JOHANNESBURG, 4 nov (AFP) - Le vice-président sud-africain Jacob Zuma a appelé jeudi les pays d'Afrique australe à cesser de considérer le SIDA comme une maladie "étrangère", et admettre enfin que "la sorcière est dans la maison".

Accueillant à Soweto, près de Johannesburg, une réunion des ministres de la Santé de la Communauté de développement d'Afrique australe (SADC - 14 pays), M. Zuma a stigmatisé la tendance passée de pays de la région à nier la maladie, à la considérer comme un fléau "étranger".

"Dans nos efforts pour échapper à la réalité de la maladie et la gravité de la situation, nous avons même créé des euphémismes (...) dans les communautés majoritairement noires, les gens parlent du SIDA comme "de la maladie en quatre lettres", a déplore M. Zuma.

"Heureusement, nous commençons a comprendre la futilité de l'exercice. Nous admettons enfin que 'umthakathi usekhaya' ('la sorcière est dans la maison' en zoulou)", a déclaré le vice-président.

"Car nous ne réussirons pas à combattre cette maladie tant que nous refuserons d'accepter la réalité. Et nous continuerons à périr en nombres toujours plus grands".

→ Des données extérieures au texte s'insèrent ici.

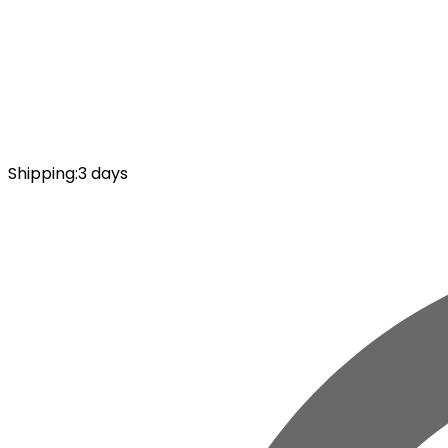
Shipping
:
3 days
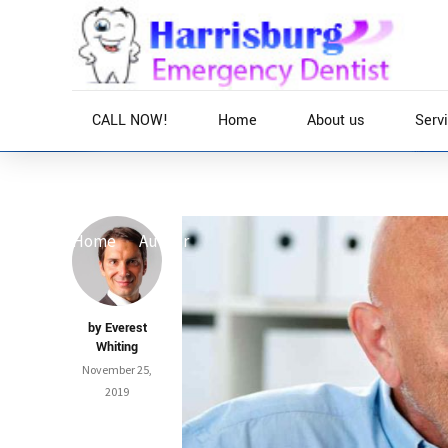
CALL NOW!
Home
About us
Serv
Home
Author
by Everest
Whiting
November 25,
2019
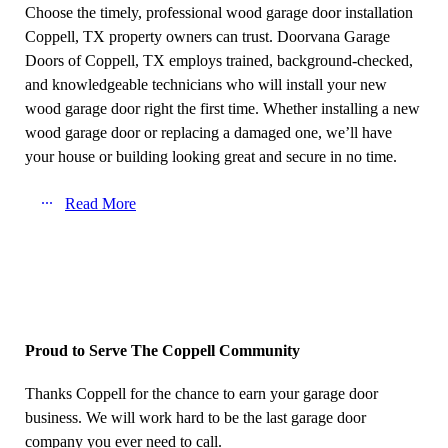
Choose the timely, professional wood garage door installation
Coppell, TX property owners can trust. Doorvana Garage
Doors of Coppell, TX employs trained, background-checked,
and knowledgeable technicians who will install your new
wood garage door right the first time. Whether installing a new
wood garage door or replacing a damaged one, we’ll have
your house or building looking great and secure in no time.
Read More
Proud to Serve The Coppell Community
Thanks Coppell for the chance to earn your garage door
business. We will work hard to be the last garage door
company you ever need to call.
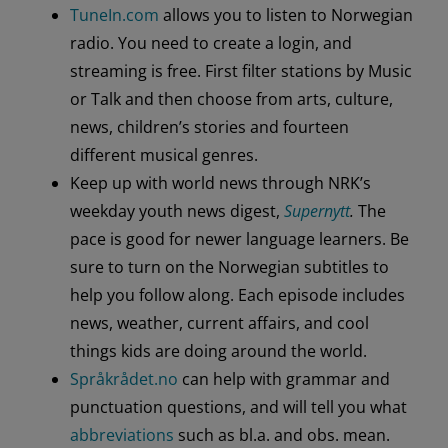
TuneIn.com
allows you to listen to Norwegian
radio. You need to create a login, and
streaming is free. First filter stations by Music
or Talk and then choose from arts, culture,
news, children’s stories and fourteen
different musical genres.
Keep up with world news through NRK’s
weekday youth news digest,
Supernytt
.
The
pace is good for newer language learners. Be
sure to turn on the Norwegian subtitles to
help you follow along. Each episode includes
news, weather, current affairs, and cool
things kids are doing around the world.
Språkrådet.no
can help with grammar and
punctuation questions, and will tell you what
abbreviations
such as bl.a. and obs. mean.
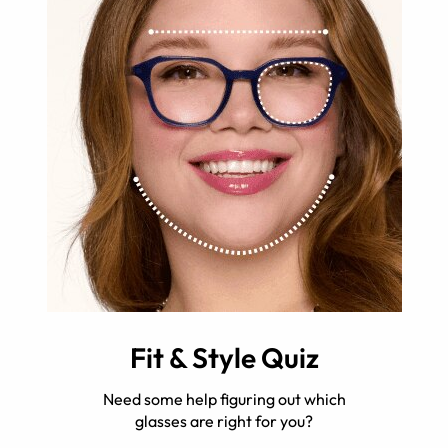
Fit & Style Quiz
Need some help figuring out which
glasses are right for you?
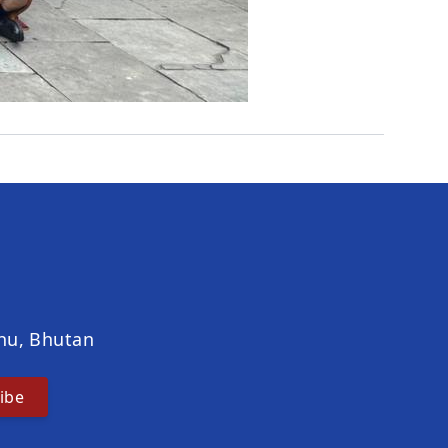
hu, Bhutan
ibe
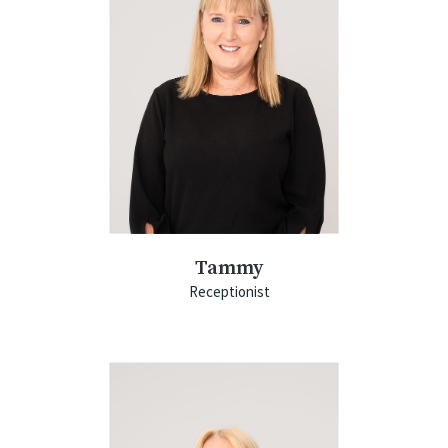
Tammy
Receptionist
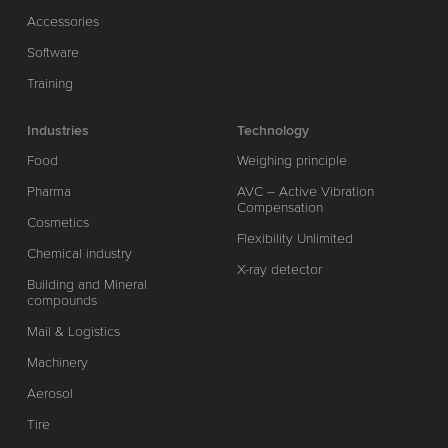
Accessories
Software
Training
Industries
Technology
Food
Weighing principle
Pharma
AVC – Active Vibration
Compensation
Cosmetics
Flexibility Unlimited
Chemical industry
X-ray detector
Building and Mineral
compounds
Mail & Logistics
Machinery
Aerosol
Tire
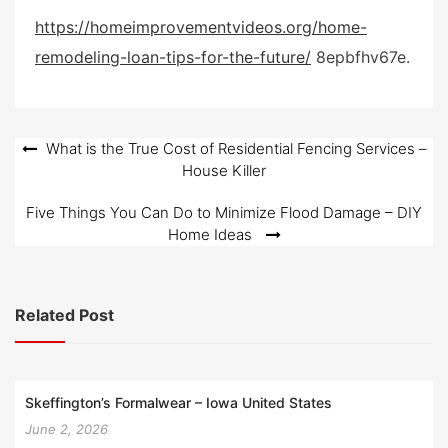
e
https://homeimprovementvideos.org/home-
d
remodeling-loan-tips-for-the-future/
8epbfhv67e.
o
n
Post
What is the True Cost of Residential Fencing Services –
House Killer
navigation
Five Things You Can Do to Minimize Flood Damage – DIY
Home Ideas
Related Post
Skeffington’s Formalwear – Iowa United States
June 2, 2026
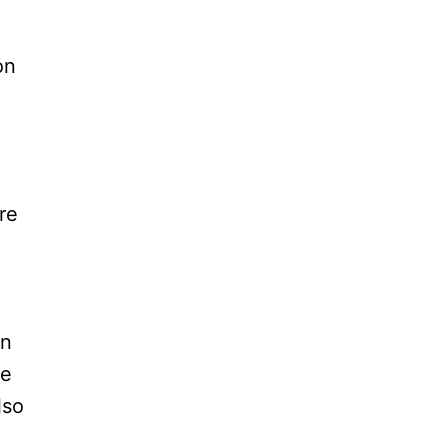
on
re
an
re
lso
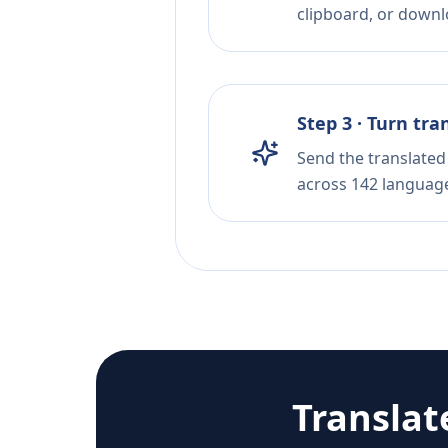
clipboard, or downloa
Step 3 · Turn tra
Send the translated 
across 142 languag
Translat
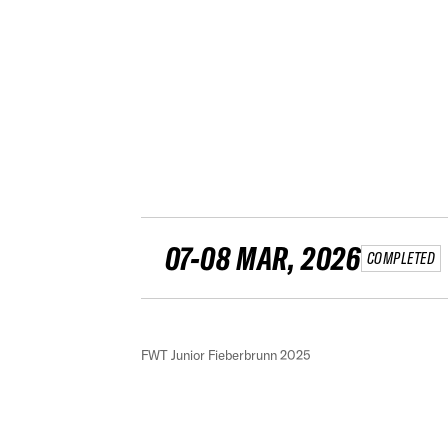
07-08 MAR, 2026
COMPLETED
FWT Junior Fieberbrunn 2025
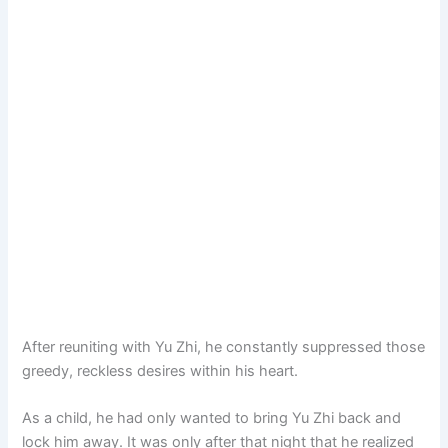
After reuniting with Yu Zhi, he constantly suppressed those
greedy, reckless desires within his heart.
As a child, he had only wanted to bring Yu Zhi back and
lock him away. It was only after that night that he realized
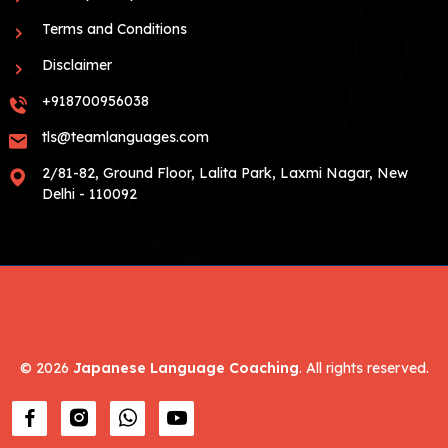
Terms and Conditions
Disclaimer
+918700956038
tls@teamlanguages.com
2/81-82, Ground Floor, Lalita Park, Laxmi Nagar, New
Delhi - 110092
©
2026
Japanese Language Coaching
. All rights reserved.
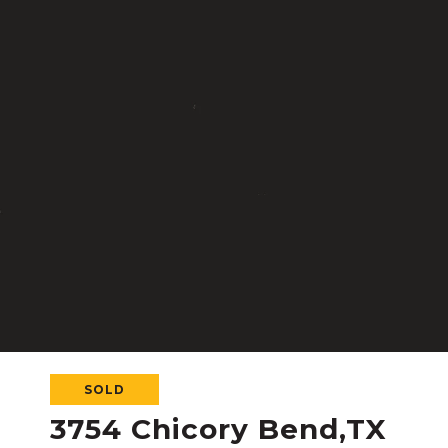
SOLD
3754 Chicory Bend,TX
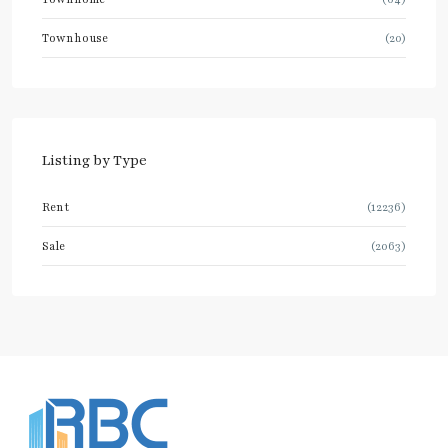
Townhouse
(20)
Listing by Type
Rent
(12236)
Sale
(2063)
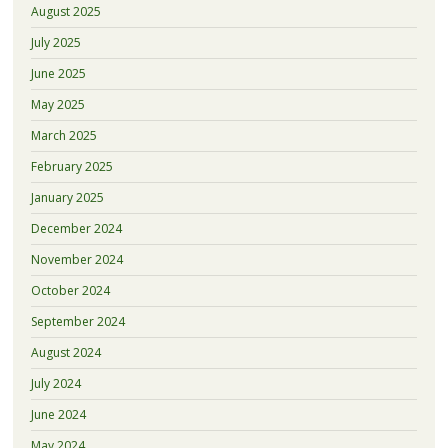
August 2025
July 2025
June 2025
May 2025
March 2025
February 2025
January 2025
December 2024
November 2024
October 2024
September 2024
August 2024
July 2024
June 2024
May 2024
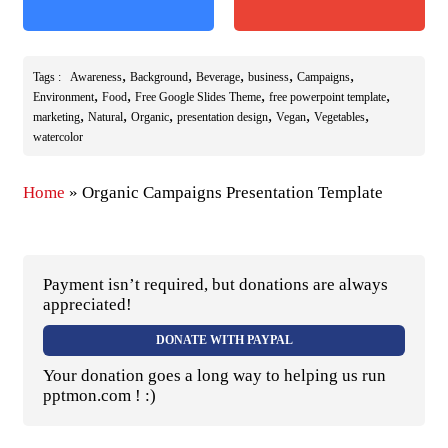
,
,
,
,
,
Tags :
Awareness
Background
Beverage
business
Campaigns
,
,
,
,
Environment
Food
Free Google Slides Theme
free powerpoint template
,
,
,
,
,
,
marketing
Natural
Organic
presentation design
Vegan
Vegetables
watercolor
Home
»
Organic Campaigns Presentation Template
Payment isn’t required, but donations are always
appreciated!
DONATE WITH PAYPAL
Your donation goes a long way to helping us run
pptmon.com ! :)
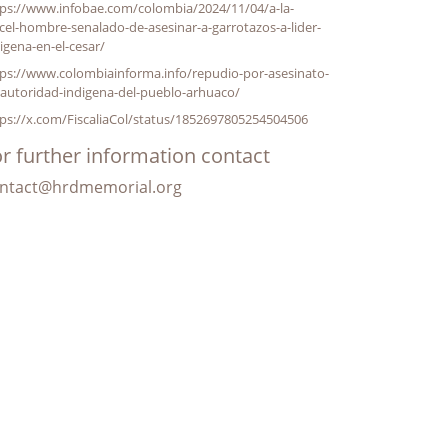
tps://www.infobae.com/colombia/2024/11/04/a-la-
cel-hombre-senalado-de-asesinar-a-garrotazos-a-lider-
igena-en-el-cesar/
ps://www.colombiainforma.info/repudio-por-asesinato-
autoridad-indigena-del-pueblo-arhuaco/
ps://x.com/FiscaliaCol/status/1852697805254504506
r further information contact
ntact@hrdmemorial.org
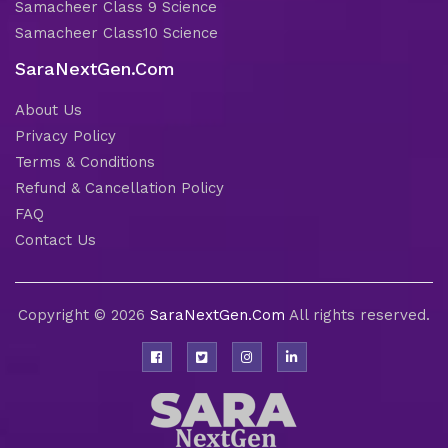
Samacheer Class 9 Science
Samacheer Class10 Science
SaraNextGen.Com
About Us
Privacy Policy
Terms & Conditions
Refund & Cancellation Policy
FAQ
Contact Us
Copyright © 2026
SaraNextGen.Com
All rights reserved.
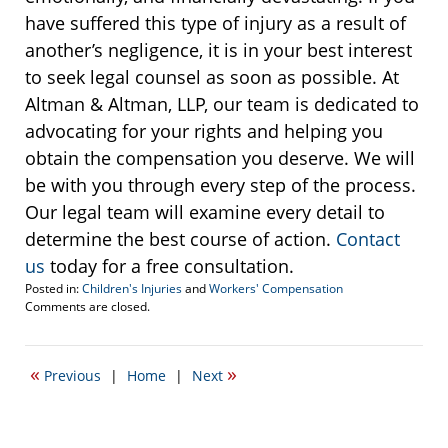
have suffered this type of injury as a result of
another’s negligence, it is in your best interest
to seek legal counsel as soon as possible. At
Altman & Altman, LLP, our team is dedicated to
advocating for your rights and helping you
obtain the compensation you deserve. We will
be with you through every step of the process.
Our legal team will examine every detail to
determine the best course of action.
Contact
us
today for a free consultation.
Posted in:
Children's Injuries
and
Workers' Compensation
Updated:
Comments are closed.
April
20,
2017
«
»
Previous
|
Home
|
Next
1:28
pm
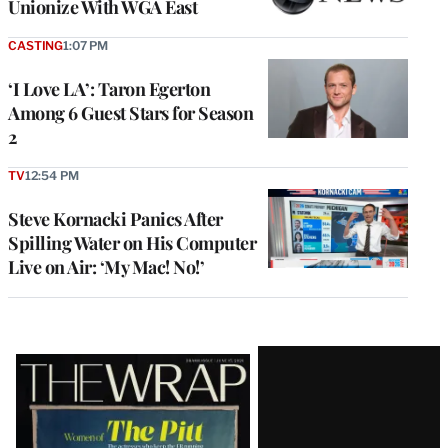
Unionize With WGA East
CASTING
1:07 PM
‘I Love LA’: Taron Egerton
Among 6 Guest Stars for Season
2
TV
12:54 PM
Steve Kornacki Panics After
Spilling Water on His Computer
Live on Air: ‘My Mac! No!’
Latest
Magazine
Issue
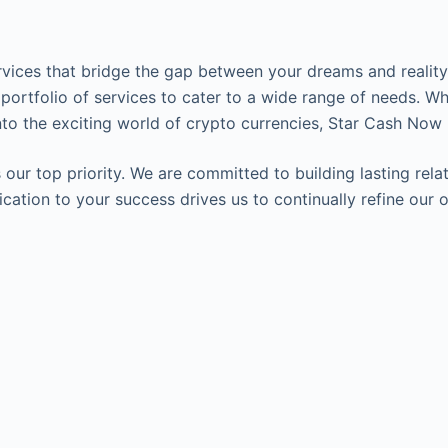
ervices that bridge the gap between your dreams and reality.
 portfolio of services to cater to a wide range of needs. Wh
to the exciting world of crypto currencies, Star Cash Now 
our top priority. We are committed to building lasting relat
edication to your success drives us to continually refine o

Jacob Zuma a rappelé aux ministres et officiels de Santé réunis à l'hôpital Chris Hani-Baragwanath de Soweto que le développement économique de la région est sous la menace directe du SIDA, frappant en priorité la tranche d'âge économiquement active des 15-40 ans.

Il a appelé ces pays a mettre en place des stratégies transfrontières de prévention, à l'image d'un récent protocole Afrique du Sud-Mozambique-Swaziland sur le paludisme, car "les frontières sont fictives" face au SIDA.

La réunion de Soweto, sur un jour et demi, entend permettre aux ministres et officiels d'échanger des informations sur l'avancement des recherches, les traitements à l'essai, en vue de leurs stratégie nationales anti-SIDA. Les questions de l'accés des femmes aux traitements, de la sécurité des transfusions, figurent également au programme des débats.